Di 2012, penurunan kinerja transaksi ekpor-impor barang disebabkan mulai terjadinya penurunan nilai ekspor yang diikuti lonjakan impor yang tinggi. Kinerja transaksi barang non-migas masih mengalami surplus meskipun mengalami penurunan, lain halnya dengan migas yang mengalami lonjakan defisit karena impor yang tinggi. Peningkatan defisit transaksi berjalan kemudian berlanjut hingga 2014 dan kemudian berangsur menurun memasuki 2015. Penurunan defisit transaksi berjalan di 2015 terjadi karena perbaikan penurunan impor terutama migas.
Peningkatan defisit transaksi berjalan mulai terjadi lagi di triwulan I-2018 yang berlanjut hingga triwulan III-2018. Peningkatan impor barang dan jasa melonjak terutama di triwulan-III yang diikuti dengan kinerja ekspor yang melambat sehingga puncaknya menyebabkan transaksi berjalan mencatatkan defisit. Secara umum perkembangan defisit transaksi berjalan di 2018 menunjukkan perkembangan yang tidak begitu baik.
Mengatasi defisit
Pemerintah sebenarnya telah melakukan serangkaian upaya untuk mengerem impor, sejak triwulan II-2018 ketika defisit transaksi berjalan menembus angka -3,02%. Upaya yang dilakukan diantaranya adalah dengan membatasi impor barang dan melakukan upaya perluasan penggunaan B20 sebagai upaya mengatasi impor minyak yang membebani neraca perdagangan. Namun upaya ini belum dapat terlihat pada nilai defisit transaksi berjalan yang justru semakin terperosok ke angka -3,37% karena baru dilaksanakan di September 2018.
Upaya perbaikan defisit transaksi berjalan perlu dibarengi dengan upaya perbaikan pada jangka panjang diantaranya dengan peningkatan daya saing dan produktivitas industri manufaktur untuk menggenjot ekspor barang non-migas karena produksi minyak mentah domestik mengalami kecenderungan penurunan terutama memasuki 2018.

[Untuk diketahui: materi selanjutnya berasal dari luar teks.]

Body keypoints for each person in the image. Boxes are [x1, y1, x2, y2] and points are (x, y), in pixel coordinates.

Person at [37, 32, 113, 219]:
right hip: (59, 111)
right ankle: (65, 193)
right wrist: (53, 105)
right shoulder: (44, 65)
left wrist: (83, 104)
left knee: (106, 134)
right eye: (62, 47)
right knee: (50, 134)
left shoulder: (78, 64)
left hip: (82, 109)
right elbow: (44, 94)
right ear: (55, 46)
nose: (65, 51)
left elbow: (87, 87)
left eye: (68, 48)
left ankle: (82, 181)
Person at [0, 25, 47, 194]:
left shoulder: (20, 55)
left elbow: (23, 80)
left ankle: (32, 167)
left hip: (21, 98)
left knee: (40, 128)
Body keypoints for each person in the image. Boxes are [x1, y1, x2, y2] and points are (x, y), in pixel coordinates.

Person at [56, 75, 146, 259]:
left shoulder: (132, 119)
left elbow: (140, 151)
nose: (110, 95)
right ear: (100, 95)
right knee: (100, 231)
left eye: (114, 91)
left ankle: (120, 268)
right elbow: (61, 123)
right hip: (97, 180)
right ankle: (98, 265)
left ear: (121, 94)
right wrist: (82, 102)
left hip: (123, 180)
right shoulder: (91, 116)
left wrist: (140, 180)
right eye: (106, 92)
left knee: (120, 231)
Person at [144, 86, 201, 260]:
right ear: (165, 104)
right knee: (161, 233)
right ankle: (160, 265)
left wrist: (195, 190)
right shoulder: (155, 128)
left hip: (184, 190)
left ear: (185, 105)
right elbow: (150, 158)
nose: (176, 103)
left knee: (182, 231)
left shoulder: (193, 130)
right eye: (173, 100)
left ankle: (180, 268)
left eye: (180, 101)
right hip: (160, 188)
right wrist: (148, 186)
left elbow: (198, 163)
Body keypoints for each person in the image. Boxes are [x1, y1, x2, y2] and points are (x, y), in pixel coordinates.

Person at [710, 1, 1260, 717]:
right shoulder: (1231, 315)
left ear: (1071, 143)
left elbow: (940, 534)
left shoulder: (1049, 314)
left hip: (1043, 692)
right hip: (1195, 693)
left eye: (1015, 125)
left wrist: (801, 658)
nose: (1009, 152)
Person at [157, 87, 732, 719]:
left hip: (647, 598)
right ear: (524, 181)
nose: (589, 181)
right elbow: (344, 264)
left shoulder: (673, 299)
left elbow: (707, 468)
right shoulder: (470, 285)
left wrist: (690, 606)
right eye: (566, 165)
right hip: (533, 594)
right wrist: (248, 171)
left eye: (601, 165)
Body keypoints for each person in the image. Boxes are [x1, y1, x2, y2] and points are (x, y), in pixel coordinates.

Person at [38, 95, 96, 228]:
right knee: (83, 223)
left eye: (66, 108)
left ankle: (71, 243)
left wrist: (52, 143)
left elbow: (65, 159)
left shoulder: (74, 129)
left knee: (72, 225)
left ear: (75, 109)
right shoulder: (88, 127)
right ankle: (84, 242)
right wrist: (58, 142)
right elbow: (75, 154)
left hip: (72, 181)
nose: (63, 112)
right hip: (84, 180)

Transaksi ekspor-impor barang di triwulan III-2018 menunjukkan bahwa lonjakan barang impor non-migas terjadi pada impor barang konsumsi. Impor barang konsumsi terutama disebabkan oleh peningkatan impor bahan pangan yaitu beras dan buah-buahan (dalam Laporan Neraca Pembayaran-Bank Indonesia).
Hal ini perlu menjadi perhatian ke depannya oleh Pemerintah, kita juga perlu meningkatkan produksi bahan pangan domestik yang tingkat impornya masih tinggi untuk mengurangi ketergantungan impor. Ketidakakuratan data beras menjadi salah satu penyebab tingginya impor beras. Namun perhitungan data yang lebih akurat telah dilakukan oleh BPS beberapa waktu lalu sehingga hal ini dapat menjadi acuan Pemerintah untuk melakukan perencanaan yang lebih matang dalam produksi beras dan manajemen stok beras sehingga impor beras dapat dibatasi dan dapat menekan impor barang konsumsi.